▶ ACTIVITIES
- 1) Reproduce the Tesseract forum post between "tesseract --tessdata-dir tessdata_best-master" and "help with this.", inclusive, substituting "scan.tif" for "sample.tif".
- 2) Pick up the Tesseract forum post after its final sentence and carry it forward.

▶ TEXT SHOWN
◆ ◆ ◆ ◆ ◆

Re: [tesseract-ocr] Training tesseract-ocr unicharset_extractor, mftraining, cntraining

2019-04-26 Thread Giriraj Bhojak
Hi Shree,

Thank you for quick response.
I used the trained data by downloading the datasets at 
https://github.com/tesseract-ocr/tessdata, 
https://github.com/tesseract-ocr/tessdata_best and 
https://github.com/tesseract-ocr/tessdata_fast.

I ran following commands for each of these datasets and changed psm from 1 
to 13 , but more or less the output is like the one I posted. Couldn't get 
the output as you have posted that has data in the right order of the 
context.

tesseract --tessdata-dir tessdata_best-master "sample.tif" sample --psm 1
tesseract --tessdata-dir tessdata_fast-master "sample.tif" sample --psm 1
tesseract --tessdata-dir tessdata-master "sample.tif" sample --psm 1

Not sure what I am doing wrong here, appreciate your help with this.

◆ ◆ ◆ ◆ ◆

▶ INPUT DATA
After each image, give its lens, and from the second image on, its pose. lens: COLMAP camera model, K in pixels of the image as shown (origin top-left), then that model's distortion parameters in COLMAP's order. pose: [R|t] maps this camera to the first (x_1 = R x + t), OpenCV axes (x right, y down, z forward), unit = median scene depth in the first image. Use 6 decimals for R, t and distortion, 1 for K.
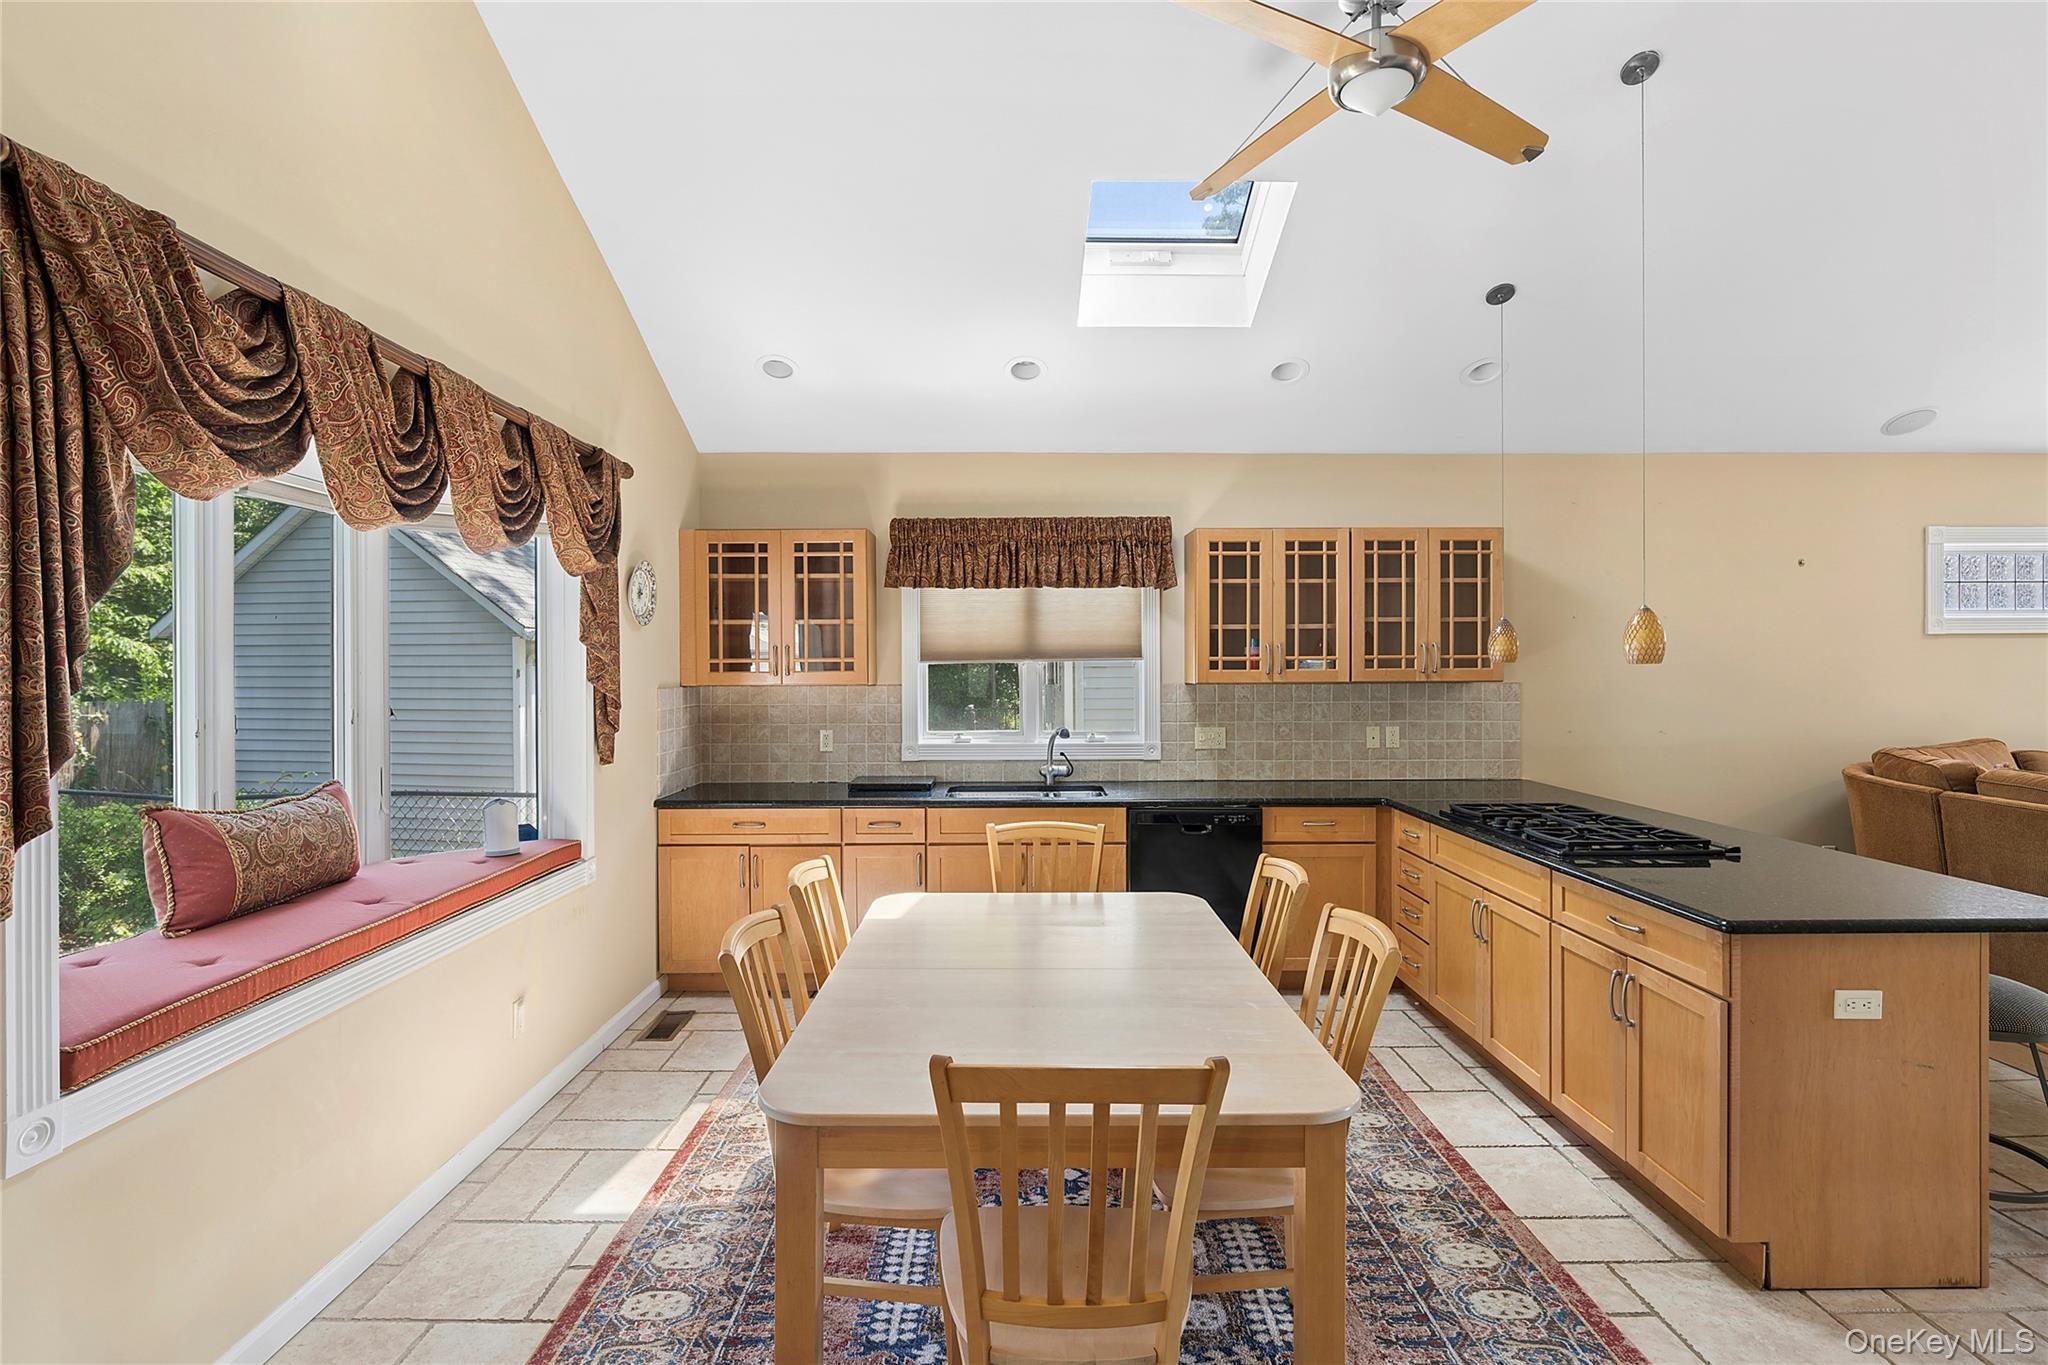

◆ ◆ ◆ ◆ ◆

▶ EXERCISE RESPONSES
- 1)
tesseract --tessdata-dir tessdata_best-master "scan.tif" sample --psm 1
tesseract --tessdata-dir tessdata_fast-master "scan.tif" sample --psm 1
tesseract --tessdata-dir tessdata-master "scan.tif" sample --psm 1

Not sure what I am doing wrong here, appreciate your help with this.

- 2)
Regards,
Giriraj

On Friday, April 26, 2019 at 3:04:34 AM UTC-4, shree wrote:
>
> Which eng.traineddata did you use?
>
> There are three options
> From tessdata, tessdata_best and tessdata_fast.
>
> On Fri, 26 Apr 2019, 09:19 Giriraj Bhojak,  > wrote:
>
>> Hello Shree,
>>
>> I realize this post is more than two years old now, but would appreciate 
>> any help.
>> I tried your suggestion on the same attached sample using tesseract v4 
>> and I am unable to get the result as you have posted.
>> I have tried all page segmentation modes, but none of them produced the 
>> result you have posted. 
>> Could you please let me know what I might be doing wrong?
>>
>> Here is the version detail for the tessreact on my machine:
>>
>> tesseract 4.0.0
>>  leptonica-1.77.0
>>   libgif 5.1.4 : libjpeg 9c : libpng 1.6.36 : libtiff 4.0.10 : zlib 
>> 1.2.11 : libwebp 1.0.1 : libopenjp2 2.3.0
>>  Found AVX2
>>  Found AVX
>>  Found SSE
>>
>> Here is the output I get for most of the psm modes:
>>
>>
>> 8633 0410 NO RP 1107122016 NYNN 07 01 0001 Page 20f3
>>
>> Did you know? Did you know?
>>
>> Your Comcast Business Internet Never miss a payment with text alerts.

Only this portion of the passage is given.